Хенчард сразу же понял, что сделка, заключенная на Уэйдонской ярмарке через два года после его брака, не занесена в летописи семьи. Этого он не ожидал. Его жена отплатила ему добром за зло и не рассказала о своей обиде ни дочери, ни другим людям.
— Я… меня очень заинтересовали ваши слова, — проговорил он, — у нас с вами не деловой разговор, а приятный, поэтому пойдемте в дом.

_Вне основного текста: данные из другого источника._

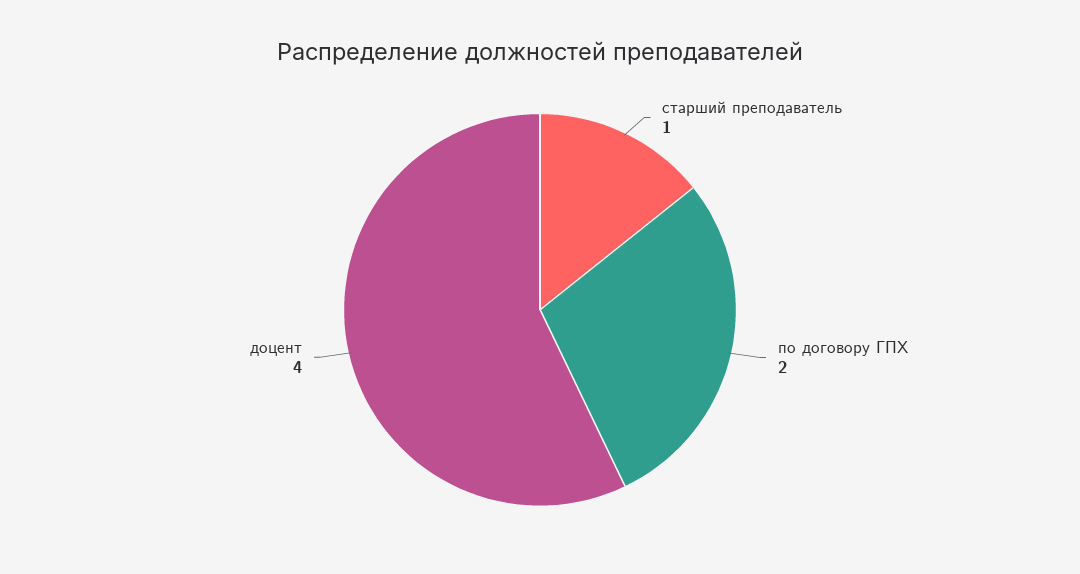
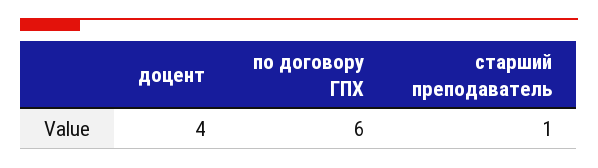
по договору ГПХ: 2 -> 6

С удивившей девушку вежливостью он провел ее из кабинета через соседнюю комнату, где Доналд Фарфрэ рылся в ларях и образцах зерна с пытливостью служащего, который только что вступил в должность. Хенчард прошел впереди девушки через калитку в стене, и картина внезапно изменилась: они очутились в саду и пошли к дому среди цветов. В столовой, куда Хенчард пригласил Элизабет, еще не были убраны остатки обильного завтрака, которым он угощал Фарфрэ. Комната была загромождена тяжелой мебелью красного дерева, самого темного красно-коричневого оттенка. Раскладные столы с опускными досками, такими длинными, что они доходили почти до пола, стояли у стен, и ножки их напоминали ноги слона, а на одном столе лежали три огромных фолианта: семейная библия, «Иосиф» и «Полный свод нравственных обязанностей человека». Полукруглая желобчатая решетка камина была украшена литыми барельефами урн и гирлянд, а кресла были в том стиле, который впоследствии прославил имена Чиппендейла и Шератона, но такого фасона, который, наверное, и не снился этим знаменитым мастерам-мебельщикам.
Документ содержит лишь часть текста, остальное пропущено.